The Barratt Impulsivity Scale, Version 11 is a 30-item Likert-type self-report questionnaire designed to assess general impulsivity (Patton et al., 1995). Factor analysis of the Barratt Impulsivity Scale (BIS) has revealed six sub-factors: attention, motor, self-control, cognitive complexity, perseverance and cognitive instability.

Zuckerman’s Sensation Seeking Scale (SSS-V), form V, is a 40-item questionnaire designed to measure an individual’s optimal level of stimulation. The SSS-V has demonstrated reliability and evidence of validity across age, sex and different cultures (Zuckerman et al., 1978). Factor analysis has shown that the SSS measures four factors: thrill and adventure seeking, experience seeking, disinhibition and boredom susceptibility.

The International Physical Activity Questionnaire (IPAQ), short-form, is a seven-item self-report questionnaire designed to measure leisure-time physical activity and exercise levels (Craig et al., 2003). The IPAQ is scored by summing activity levels across self-reported time spent engaging in low-, moderate- and high-intensity physical activity or exercise, which are then converted to metabolic equivalent of task units per week.

Task

During fMRI, each subject was tested on a modified (Paulus et al., 2005) version of the emotion face-processing task (Hariri et al., 2002). During each 5-s trial, a subject was presented with a target face (on the top of the computer screen) and two probe faces (on the bottom of the screen) and was instructed to match the probe with the same emotional expression to the target by pressing the left or right key on a button box. A block consists of six consecutive trials where the target face is angry, fearful or happy. During the sensorimotor control task, subjects were presented with 5-s trials of either vertical or horizontal ovals or circles in an analogous configuration and instructed to match the shape of the probe to the target.
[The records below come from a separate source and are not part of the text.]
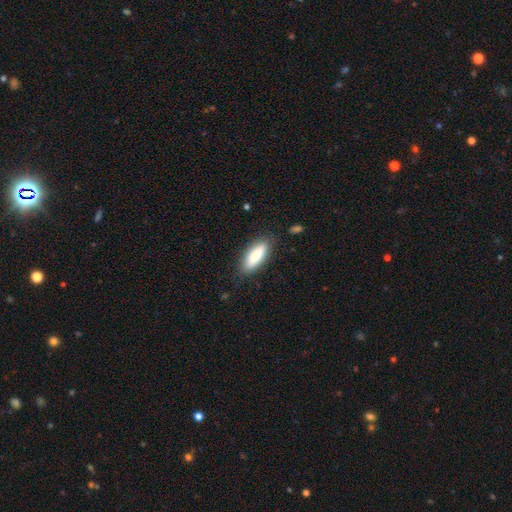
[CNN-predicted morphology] Smooth or featured?
  - smooth: 85% *
  - featured or disk: 9%
  - star or artifact: 6%
How rounded?
  - in between: 67% *
  - cigar-shaped: 31%
  - round: 2%
Merging?
  - none: 83% *
  - minor disturbance: 13%
  - major disturbance: 3%
  - merger: 1%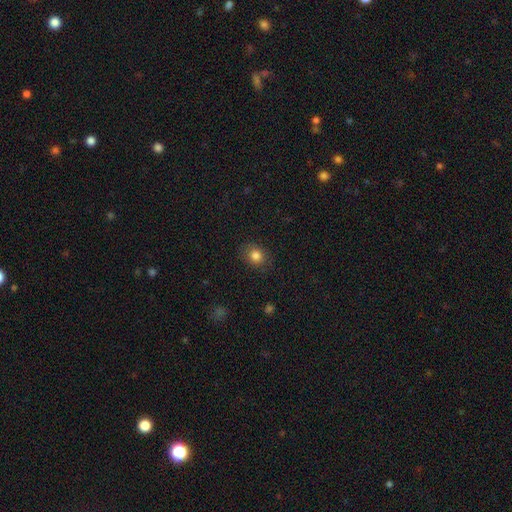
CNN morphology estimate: type=smooth (82%); roundness=round (61%); merging=none (84%).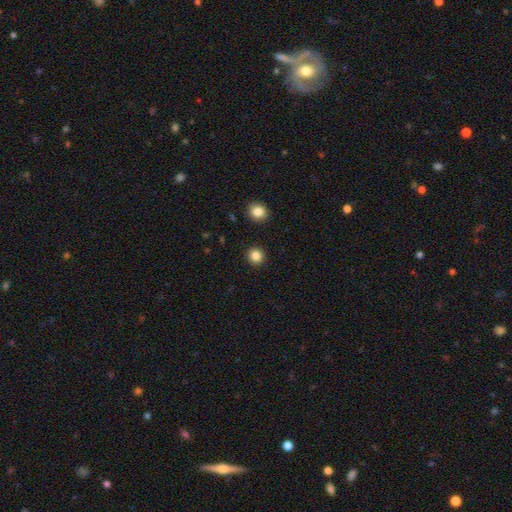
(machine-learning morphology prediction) Q: Smooth or featured?
A: smooth (85%); runner-up: star or artifact (11%)
Q: How rounded?
A: round (92%); runner-up: in between (7%)
Q: Merging?
A: none (92%); runner-up: minor disturbance (5%)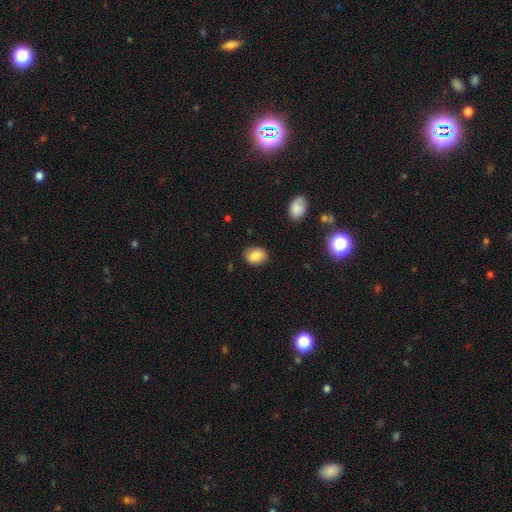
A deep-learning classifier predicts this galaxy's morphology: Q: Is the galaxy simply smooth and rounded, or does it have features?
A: smooth — 85%.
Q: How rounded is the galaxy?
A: in between — 62%.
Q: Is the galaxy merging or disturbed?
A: none — 85%.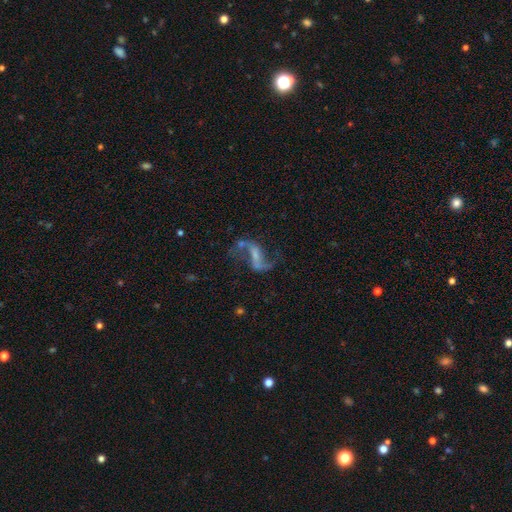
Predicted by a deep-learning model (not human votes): Morphology: type=featured or disk (85%); edge-on=no (97%); bar=weak (42%); spiral arms=yes (93%); winding=loose (85%); arm count=2 (92%); bulge=small (42%); merging=none (62%).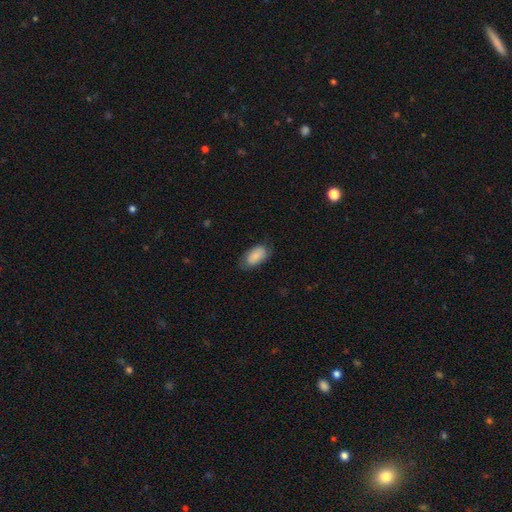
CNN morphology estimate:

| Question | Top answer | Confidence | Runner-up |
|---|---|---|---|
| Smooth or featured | smooth | 85% | featured or disk (8%) |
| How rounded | in between | 94% | round (3%) |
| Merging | none | 73% | minor disturbance (21%) |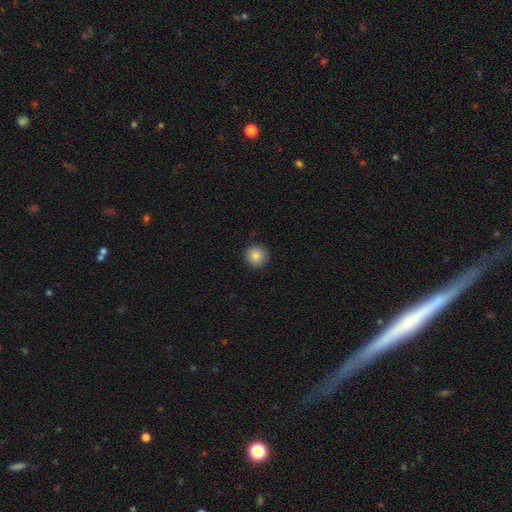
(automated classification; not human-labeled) Smooth or featured: smooth — 86% (star or artifact — 9%)
How rounded: round — 94% (in between — 5%)
Merging: none — 91% (minor disturbance — 6%)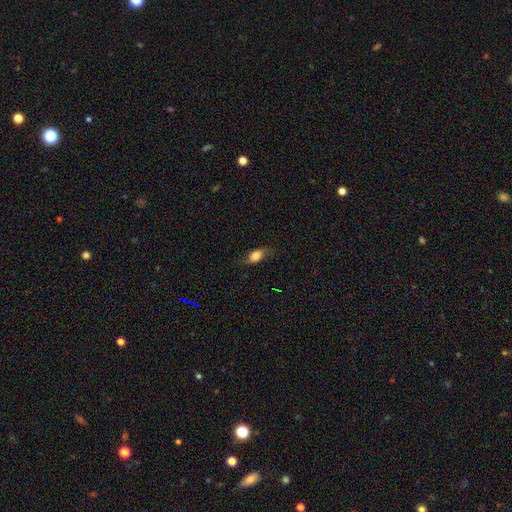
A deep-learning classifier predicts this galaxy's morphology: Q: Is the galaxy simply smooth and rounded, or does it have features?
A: smooth — 66%.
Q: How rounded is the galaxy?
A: in between — 79%.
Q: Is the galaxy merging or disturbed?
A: none — 70%.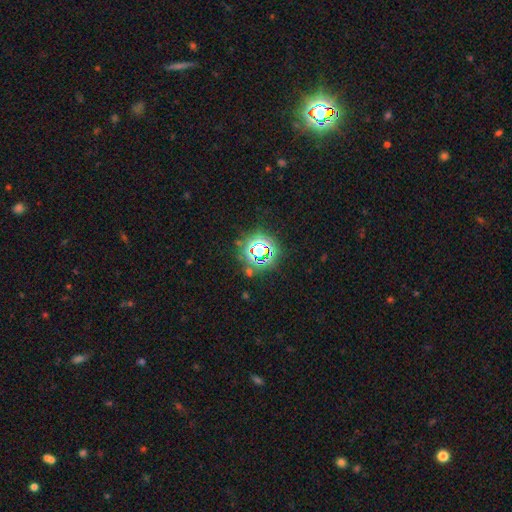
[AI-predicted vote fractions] Q: Smooth or featured?
A: star or artifact (78%); runner-up: smooth (15%)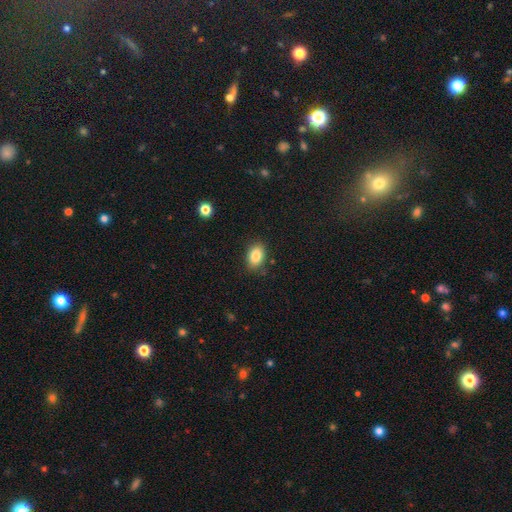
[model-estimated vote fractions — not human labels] Smooth or featured?
  - smooth: 86% *
  - star or artifact: 8%
  - featured or disk: 6%
How rounded?
  - in between: 83% *
  - round: 15%
  - cigar-shaped: 1%
Merging?
  - none: 84% *
  - minor disturbance: 11%
  - major disturbance: 3%
  - merger: 2%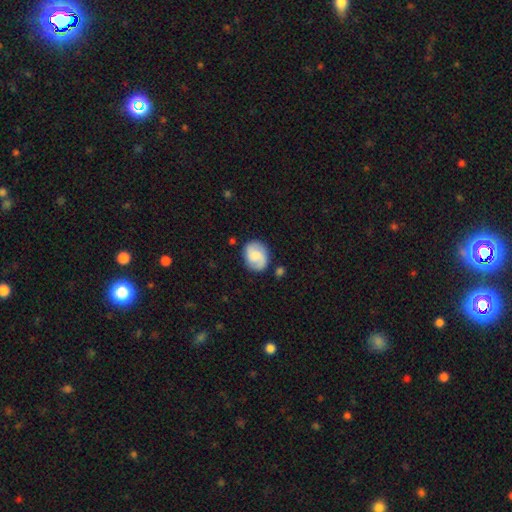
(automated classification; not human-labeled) This is possibly a featured or disk galaxy (47%). Merging: likely none (78%).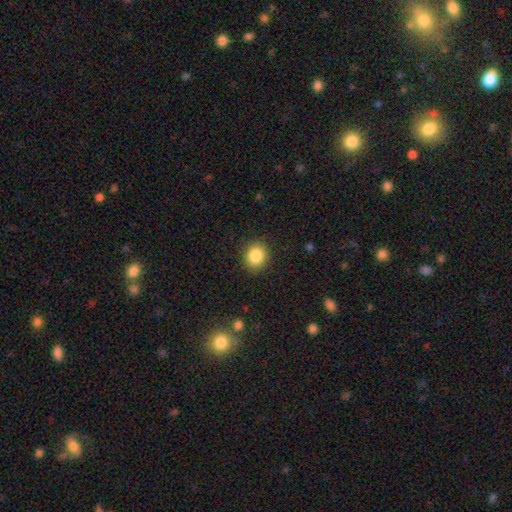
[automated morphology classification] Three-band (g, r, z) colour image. It shows a smooth galaxy with no disk features (86%) that is round (74%). Merging: none (89%).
Each block of faces and the sensorimotor control task was presented three times in a pseudo-randomized order. A fixation cross lasting 8 s was interspersed between each block presented at the beginning and end of the task (resulting in 14 fixation periods). For each trial, response accuracy and reaction time data were obtained. There were 18 trials (three blocks of six trials) for each face set as well as for shapes, and the whole task lasted 512 s.

Analysis

Acquisition of images

All scans were performed on a 3T GE CXK4 Magnet (General Electric Medical. Systems, Milwaukee, WI, USA) at the UCSD Keck Imaging Center, which is equipped with eight high-bandwidth receivers that allow for shorter readout times and reduced signal distortions and ventromedial signal dropout. Each 1-h session consisted of a three-plane scout scan (10 s), a standard anatomical protocol (i.e. a sagittally acquired spoiled gradient recalled sequence) (field of view (FOV) = 25 cm, matrix = 192 × 256, 172 sagittally acquired slices 1 mm thick, TR = 8 ms, TE = 3 ms, flip angle = 12 u). We used an eight-channel brain array coil to axially acquire T2*-weighted echo-planar images (EPIs) with the following parameters: FOV = 23 cm, matrix = 64 × 64, 30 slices 2.6 mm thick, gap = 1.4 mm, TR = 2000 ms, TE = 32 ms, flip angle = 90°.

Image analysis pathway

The basic structural and functional image processing were conducted with the Analysis of Functional NeuroImages (AFNI) software package (Cox, 1996). A multivariate regressor approach described below was used to relate changes in EPI intensity to differences in task characteristics (Haxby et al., 2000). EPIs were coregistered using a 3D-coregistration algorithm (Eddy et al., 1996) that has been developed to minimize the amount of image translation and rotation relative to all other images. Six motion parameters were obtained for each subject. Three of these motion parameters were used as regressors to adjust for EPI intensity changes due to motion artifacts. All slices of the EPI scans were temporally aligned following registration to ensure that different relationships with the regressors were not due to the acquisition of different slices at different times during the repetition interval.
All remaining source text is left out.